A empresa fundada por Bolzan utiliza uma plataforma que simula o ambiente físico da empresa, com representação visual dos departamentos e respectivos membros. Isso, segundo ele, contribui para que as pessoas tenham uma sensação de pertencimento.
O empresário acredita que as empresas precisam desenvolver uma série de coisas para tornar o trabalho remoto viável e seguro. “A empresa está preparada para que o funcionário acesse suas informações de forma segura? Pode ocorrer uma série de problemas, como vazamento de dados, situações que hoje são supercríticas. É preciso ter uma estrutura que mantenha as pessoas conectadas, com engajamento, cobrança, e um conjunto de ferramentas mínimas para que funcione”, diz.
Mudança
O CEO prevê que as empresas que não buscarem implementar soluções em trabalho remoto poderão enfrentar problemas futuros e que, após a crise atual, o modelo de trabalho será revisto de forma permanente. “Sem dúvida nenhuma, é uma tendência fortíssima, e as empresas que não a adotarem terão problemas. Se tem algo de bom trazido por essa crise é a aceleração dessa tendência. Muitas coisas não vão voltar ao que eram antes”, acredita.

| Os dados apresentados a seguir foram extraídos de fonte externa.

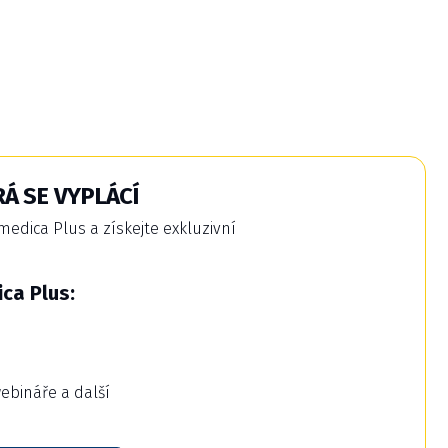
Á SE VYPLÁCÍ
dica Plus a získejte exkluzivní
ca Plus:
webináře a další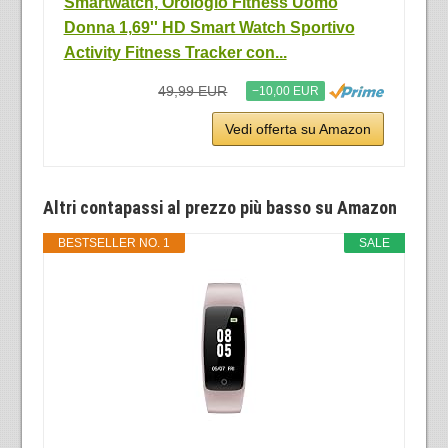
Smartwatch, Orologio Fitness Uomo
Donna 1,69'' HD Smart Watch Sportivo
Activity Fitness Tracker con...
49,99 EUR
−10,00 EUR
Vedi offerta su Amazon
Altri contapassi al prezzo più basso su Amazon
BESTSELLER NO. 1
SALE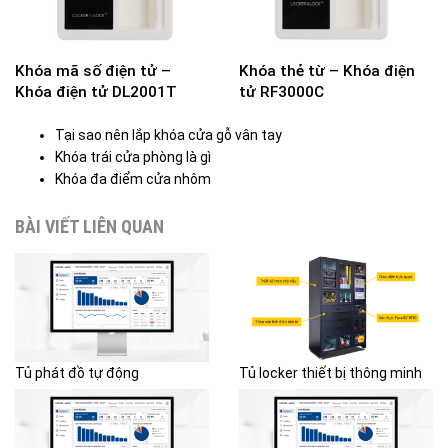
Khóa mã số điện tử –
Khóa thẻ từ – Khóa điện
Khóa điện tử DL2001T
tử RF3000C
Tại sao nên lắp khóa cửa gỗ vân tay
Khóa trái cửa phòng là gì
Khóa đa điểm cửa nhôm
BÀI VIẾT LIÊN QUAN
Tủ phát đồ tự động
Tủ locker thiết bị thông minh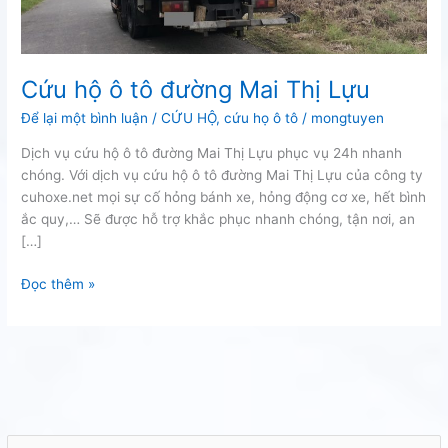
Cứu hộ ô tô đường Mai Thị Lựu
Để lại một bình luận
/
CỨU HỘ
,
cứu họ ô tô
/
mongtuyen
Dịch vụ cứu hộ ô tô đường Mai Thị Lựu phục vụ 24h nhanh
chóng. Với dịch vụ cứu hộ ô tô đường Mai Thị Lựu của công ty
cuhoxe.net mọi sự cố hỏng bánh xe, hỏng động cơ xe, hết bình
ắc quy,… Sẽ được hỗ trợ khắc phục nhanh chóng, tận nơi, an
[…]
Cứu
Đọc thêm »
hộ
ô
tô
đường
Mai
Thị
Lựu
T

Bolzan diz ainda que o modelo traz benefícios para o meio ambiente. “Eu estava lendo esses dias sobre os canais de Veneza, onde a água nunca esteve tão limpa. Em vários lugares, a qualidade do ar era terrível e está limpa há dias.”.

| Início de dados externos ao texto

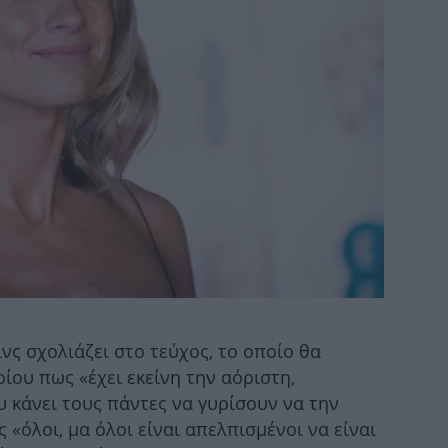
Αμα
η 
μο
νς σχολιάζει στο τεύχος, το οποίο θα
ίου πως «έχει εκείνη την αόριστη,
Α
 κάνει τους πάντες να γυρίσουν να την
τω
«όλοι, μα όλοι είναι απελπισμένοι να είναι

Dario Neto, Diretor-Geral do Instituto Capitalismo Consciente Brasil (ICCB), explica que a adaptação às ferramentas pode ser uma dificuldade para as empresas que pretendem adotar o trabalho remoto. “O ponto chave está nos paradigmas de gestão e liderança que, nessa hora, geram inúmeras travas. É muito difícil esse modelo de trabalho funcionar com produtividade e bom desempenho quando não há confiança como ingrediente essencial na cultura. Confiança com autonomia e transparência são ingredientes básicos que fazem o home office funcionar bem. A maioria das organizações não está pronta na filosofia que sustenta o trabalho remoto”, afirma.
Dario Neto explica, ainda, que a disciplina é fundamental para esse modelo de trabalho. “Um bom set de ferramentas que organize um escritório virtual da empresa e um conjunto de rituais favorecem muito a disciplina individual. Existe também um medo enorme ancorado em falta de confiança de que as pessoas não vão trabalhar, ou trabalharão menos. Líderes conscientes confiam e delegam autonomia com clareza das responsabilidades e do que se espera. Nem sempre volume de horas trabalhadas querem dizer melhor performance ou resultado.”
O advogado criminalista Murilo Marcelino de Oliveira, 23 anos, está trabalhando em home office pela primeira vez na vida desde quarta-feira. O escritório ainda não deu um prazo para o retorno dos serviços presenciais. Segundo o advogado, apesar de ser necessário nesse momento, por conta do coronavírus, o estilo de trabalho é cheio de desafios e obstáculos, como a falta de disciplina e foco.
“Para quem não está acostumado, como eu, trabalhar de casa é realmente muito difícil, principalmente por questões de concentração e disciplina. O ambiente doméstico é perfeito para você se distrair com outras tarefas e acabar misturando as coisas. Aí, o trabalho não fica tão bom”, diz Murilo. Para manter o foco, ele modificou o escritório da casa para parecer com o local de trabalho. Ele também usa roupas sociais para criar uma sensação de ambiente profissional.